» Extract to read:
If you're a manipulative asshole, there it is. Test number three, sort of Chris is on a roll today and you read this book. It is going to give you dangerous tools to hurt people if you use them the wrong way if you use them the wrong way. However, the reason this book is important to read, and this was so sad for me to read it cause I would read it and be like, Oh someone did that to me one time and I fell for it. Oh crap. They did that to me too. And I also fell for that. I would just say this book is great for yourself, from people who want to take from you. It's awesome. Yes. So it covers six different weapons is what he calls to influence people to essentially do what you want and that sounds really manipulative. There's a positive side to this book, however, and that is if you are trying to provide a high quality service and you are using these weapons as he calls them, these weapons of influence too, get someone over the hump to trust you, to hire you for your services.
This book is a great use to pour fuel on the fire of your marketing efforts because just one of these six things that you covers into the book. Just one of these six weapons of influence as he says, is enough to double your efforts in paid marketing specifically. Oh, easily. Easily. Yup. So when you put all six together, it is insane how much better things can work in your studio when, I might be remembering this wrong, but when Mark my first business mentor told me about this book, he kinda did it and like hushed tones a little bit. You know like I'm honestly like hesitant to mention it on the podcast because it's like giving someone a lighter and that could go really, really well or really, really bad. This is a dangerous book. And so like I said, it should either be illegal or everyone in America should have to read it in like eighth grade.
Yeah. I think at the very least reading this book as a defensive measure, because here's the thing, now that I know these things, I spot this all the time, not just on advertising, but just if someone's trying to sell me something or someone's trying to influence me in some way, I can spot this stuff so fast. And here's the thing I've been sold to with these techniques before. I've called these things out. I can list these things off and I will still buy things from people and it doesn't bother me because I know at the end of the day I know how this all works and I'm okay with it. As long as you understand it and as long as it's used within reason, this stuff can still be powerful even if you know it's still happening to you. So let's move onto the next book on our list, Chris.

» Job 1:
In the podcast transcript, rewrite the part that opens with the words containing "Yeah. I think" and closes with "our list, Chris.", changing "advertising" to "social media".
» Job 2:
In the podcast transcript, what situations does the speaker say they now spot these techniques in? List all of them.
Rely on the podcast transcript alone, with no outside knowledge.

» Provided material:
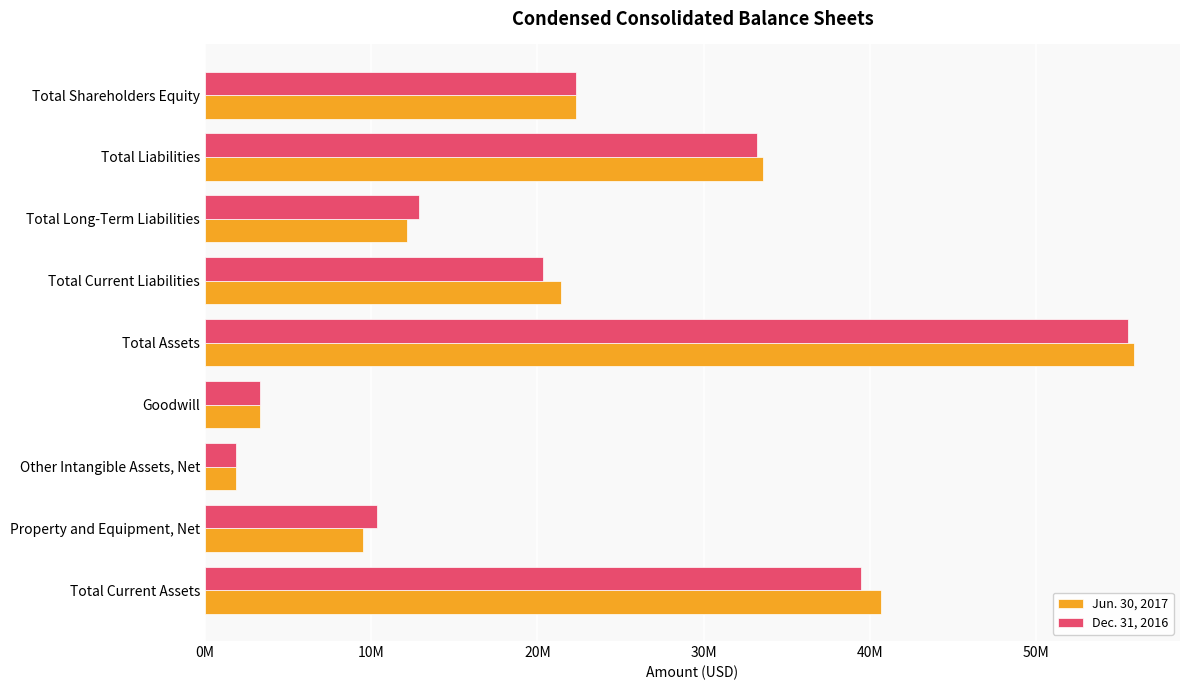

Rank the categories by Jun. 30, 2017 value from lowest to highest.

Other Intangible Assets, Net, Goodwill, Property and Equipment, Net, Total Long-Term Liabilities, Total Current Liabilities, Total Shareholders Equity, Total Liabilities, Total Current Assets, Total Assets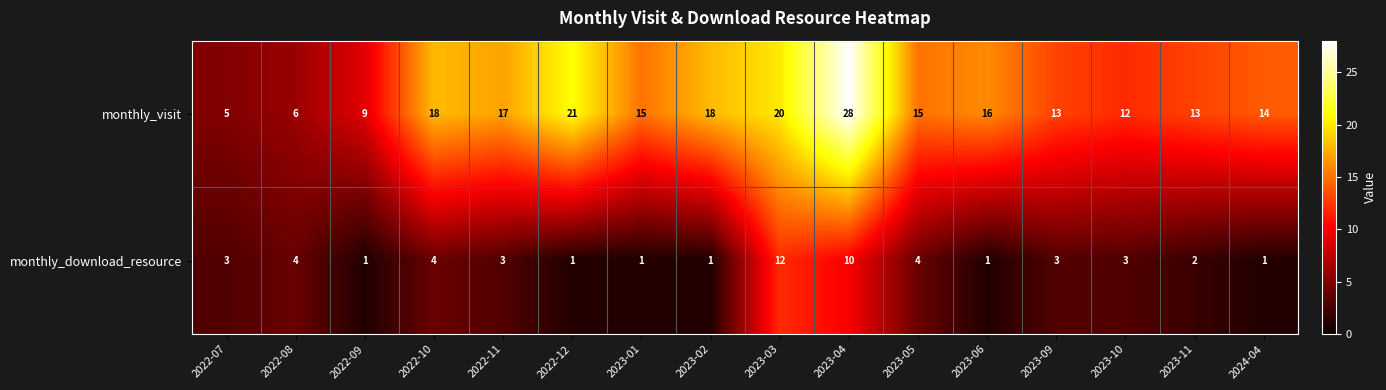

At which label does monthly_download_resource reach its peak?

2023-03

» Your response 1:
Yeah. I think at the very least reading this book as a defensive measure, because here's the thing, now that I know these things, I spot this all the time, not just on social media, but just if someone's trying to sell me something or someone's trying to influence me in some way, I can spot this stuff so fast. And here's the thing I've been sold to with these techniques before. I've called these things out. I can list these things off and I will still buy things from people and it doesn't bother me because I know at the end of the day I know how this all works and I'm okay with it. As long as you understand it and as long as it's used within reason, this stuff can still be powerful even if you know it's still happening to you. So let's move onto the next book on our list, Chris.

» Your response 2:
- In advertising
- When someone is trying to sell them something
- When someone is trying to influence them in some way